What I envisage now for Libya is a process of rebuilding, and unifying the country through national dialogue and with support from the UN. A sense of unity in Libya is now the most crucial step in its struggle against oppression and is urgently required if it is not to regress into a state defined by warring factions and further bloodshed. This would represent a catastrophe for the Libyan people and a disaster for the Governments and policy makers who have thus far fuelled the transformation. The way to achieve this, however, is by allowing the Libyans to rebuild their country in a way which safeguards their own interests, not those of the West. To do this would risk replacing political oppression with corporate oppression, and present yet another opportunity for Western resentment in an area of the world which is already extremely unstable.
This sense of unity can be achieved by making the appropriate preparations for democracy and by building the infrastructure central to its establishment. Essential to the unification of the Libyan people will be both their inclusion in the governance of their own society as well as a comprehensive judicial system which is fair and independent of the Government. Patently, the National Transitional Council will need to relocate to Tripoli, it would be misguided and naive to think that governing a Libya in transition could take place from Benghazi. At the earliest possible opportunity the NTC will need to specify a time frame, preferably around six months, in which elections can be held. It will be critical, during this timeframe, that the NTC are able to show themselves to be effective in Government and not allow the aforementioned disputes between factions to dictate the future of the country.
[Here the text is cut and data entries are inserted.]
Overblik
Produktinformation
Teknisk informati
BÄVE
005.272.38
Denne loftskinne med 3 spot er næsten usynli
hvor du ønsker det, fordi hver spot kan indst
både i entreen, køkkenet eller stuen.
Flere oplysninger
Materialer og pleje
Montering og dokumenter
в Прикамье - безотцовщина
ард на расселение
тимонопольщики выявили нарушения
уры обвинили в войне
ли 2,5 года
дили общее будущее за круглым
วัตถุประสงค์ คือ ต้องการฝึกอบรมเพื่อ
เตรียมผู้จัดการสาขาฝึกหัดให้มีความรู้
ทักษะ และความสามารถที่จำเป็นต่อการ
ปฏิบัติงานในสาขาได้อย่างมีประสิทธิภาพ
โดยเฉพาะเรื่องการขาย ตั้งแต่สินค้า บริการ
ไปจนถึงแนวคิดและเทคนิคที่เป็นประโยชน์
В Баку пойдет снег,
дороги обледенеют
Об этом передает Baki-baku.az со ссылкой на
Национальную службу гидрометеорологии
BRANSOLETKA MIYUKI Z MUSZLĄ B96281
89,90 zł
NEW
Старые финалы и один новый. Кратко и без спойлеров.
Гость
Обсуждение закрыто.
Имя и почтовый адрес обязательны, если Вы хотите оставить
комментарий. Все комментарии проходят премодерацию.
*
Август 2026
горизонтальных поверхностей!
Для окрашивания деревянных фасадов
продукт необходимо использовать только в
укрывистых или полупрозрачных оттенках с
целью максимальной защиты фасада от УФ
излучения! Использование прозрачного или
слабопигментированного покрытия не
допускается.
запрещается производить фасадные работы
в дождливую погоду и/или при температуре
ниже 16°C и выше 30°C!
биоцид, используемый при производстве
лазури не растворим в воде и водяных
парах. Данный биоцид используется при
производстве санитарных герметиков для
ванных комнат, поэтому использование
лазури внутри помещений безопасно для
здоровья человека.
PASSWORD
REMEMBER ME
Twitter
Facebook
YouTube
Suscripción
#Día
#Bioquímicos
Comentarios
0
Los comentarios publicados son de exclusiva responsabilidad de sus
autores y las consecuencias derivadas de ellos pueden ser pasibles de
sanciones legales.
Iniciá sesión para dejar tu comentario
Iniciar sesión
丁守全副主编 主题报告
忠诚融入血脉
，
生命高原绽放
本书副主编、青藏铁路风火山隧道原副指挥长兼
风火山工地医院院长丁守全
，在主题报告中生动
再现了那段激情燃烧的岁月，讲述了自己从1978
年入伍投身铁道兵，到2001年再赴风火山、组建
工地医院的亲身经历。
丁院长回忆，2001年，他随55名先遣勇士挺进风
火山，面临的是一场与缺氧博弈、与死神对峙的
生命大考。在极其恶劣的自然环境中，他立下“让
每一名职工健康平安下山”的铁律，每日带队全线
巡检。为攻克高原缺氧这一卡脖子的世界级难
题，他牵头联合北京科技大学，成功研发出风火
Unification and stability will not be easy and will require some resources the Libyans do not possess. Any financial resources given to the transitional Government must be carefully targeted to maximise their effect and reduce the risk of corruption during this intermediary phase. It is my hope, however, that the transitional Government, when set up, will be able to free up some of the frozen Libyan assets, which in the UK and USA alone, equate to around $50bn. It is important to recognise that there are still tens of thousands of refugees who have fled Libya into neighbouring Tunisia who need to be re-homed after the devastation of the past six months. It is my belief that to use these frozen assets to support the Libyan people would not just unite the country, but also be symbolic of a new Libya, one in which the people are not ruled by fear or oppression, where individuals can effect change, and where the rule of law is standard.
Another important consideration for Libya is whether to put troops on the ground to ensure a lasting stability. It is of paramount importance that we do not commit UK troops to this peacekeeping effort or we risk being perceived as a state interfering with Libyan internal affairs for our own gain. Our involvement so far has been to try and prevent human rights abuses as far as possible. If ground troops are to enter the country they must have a UN mandate to do so, and, in my opinion, be from a Muslim or North African country. It is also important that the role of NATO comes to an end with the establishment of the new Government who will then be free to determine the next course of action for Libya.
There may be general agreement among MPs about the way forward for Libya, but general agreement is not enough - we need a comprehensive plan to help Libya back to its feet and encourage the kind of institutions we take for granted in our Western democracies. The path ahead for Libya will not be easy, but with the right support from the international community, and particularly the UN, I am confident the blood that has been shed in the past six months will not be in vain.